My 'ah-ha!' moments about testing in Ruby and Rails came when I really sat down and read the definitive resources on the subject, the Rspec and Cucumber books. I shared your initial disdain of Cucumber, but then I realized that I was looking at the picture from quite the wrong angle.
Basically, Cucumber is about BDD (behaviour driven development) - you use Cucumber to plan your features, what you're going to work on next. Hmm, next you want users to be able to promote posts on a forum or something (to steal an example ;)) So you write something simple.
Given I am logged in
And I can see the post "BDD is awesome"
When I vote the post up
Then the post should have one more vote
And the page should show a message thanking me for my vote.
Note that there's no references to anything code related in there pretty much.
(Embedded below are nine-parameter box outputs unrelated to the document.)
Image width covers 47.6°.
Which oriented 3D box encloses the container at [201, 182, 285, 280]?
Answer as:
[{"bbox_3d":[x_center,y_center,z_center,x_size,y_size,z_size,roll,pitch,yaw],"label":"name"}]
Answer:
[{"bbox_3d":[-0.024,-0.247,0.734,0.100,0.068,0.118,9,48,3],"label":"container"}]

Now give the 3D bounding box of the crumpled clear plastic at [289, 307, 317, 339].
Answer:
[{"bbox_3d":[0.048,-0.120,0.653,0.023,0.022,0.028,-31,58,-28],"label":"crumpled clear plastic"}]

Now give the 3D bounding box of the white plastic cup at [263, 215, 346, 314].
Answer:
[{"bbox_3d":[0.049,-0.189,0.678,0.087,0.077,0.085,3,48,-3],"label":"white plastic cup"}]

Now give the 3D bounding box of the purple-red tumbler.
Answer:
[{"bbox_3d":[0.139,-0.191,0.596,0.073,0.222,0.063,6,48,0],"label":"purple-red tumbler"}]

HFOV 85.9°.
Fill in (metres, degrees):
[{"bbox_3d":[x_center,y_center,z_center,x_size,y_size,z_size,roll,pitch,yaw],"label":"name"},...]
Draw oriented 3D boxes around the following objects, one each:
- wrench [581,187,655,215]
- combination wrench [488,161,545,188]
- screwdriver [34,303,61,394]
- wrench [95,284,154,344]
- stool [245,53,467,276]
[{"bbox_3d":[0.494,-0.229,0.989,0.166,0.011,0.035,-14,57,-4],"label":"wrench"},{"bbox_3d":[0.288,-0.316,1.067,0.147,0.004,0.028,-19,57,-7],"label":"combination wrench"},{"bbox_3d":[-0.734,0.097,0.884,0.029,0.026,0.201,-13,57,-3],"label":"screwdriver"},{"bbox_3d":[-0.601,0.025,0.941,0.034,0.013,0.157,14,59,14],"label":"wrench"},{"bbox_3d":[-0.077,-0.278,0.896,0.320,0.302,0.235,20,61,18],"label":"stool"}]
That comes in your steps. When you refactor your code, you might have to change your step definitions, but the behaviour (your feature) will never need to change.
Now every time you run your Cucumber feature, you'll pretty much be led through how to test the feature using TDD (test driven development). This is done at a lower level using RSpec.
First run - my first step definition is undefined. Copy the block to define it in say user_steps.rb or even session_steps.rb because it relates to users and their sessions. Now, how do you define that a user is logged in? You can take them through the login process.
Given /^I am logged in$/ do
fill_in :name, :with => 'Joe'
fill_in :password, :with => 'Password'
Should be all happy. Second step.
Given /^I can see the post "(.+)"$/ do |name|
Again pretty easy. Note that if we totally redo our login process, or how our posts are defined and shown, we don't have to change the behaviour. Third step.
When /^I vote the post up$/ do
Here's where you're starting to talk about new functionality, but you don't quite know how it's going to work yet. How do you vote a post up? You might click an image of a +1 or something, which does an ajax post to a controller, which returns JSON, or some such. So now you can move into pure Rspec testing.
- Test your view to make sure the +1 image is displayed,
- Test your controller that it behaves correctly when it receives a given ajax request of the right format (both the happy and unhappy paths - what if an invalid post ID is received? What happens if the user has used up their 25 upvotes in a day? Does it increment the number of votes correctly?)
All of this doesn't affect the behaviour - but when you're finished dealing with the lower level testing, it will be trivial to fill in the step definition for how to vote a post up. It might be as simple as
click_link '+1'. And the rest of the steps are testing results, which again should be straightforward to do. And when you're done, then you know your feature is complete and finished. If the necessary behaviour changes, you can tweak your feature, else you can tweak your implementation code in perfect safety.
I hope this makes sense. It's all been off the top of my head, but I think it demonstrates the difference between BDD and TDD, and why Cucumber and RSpec serve different needs.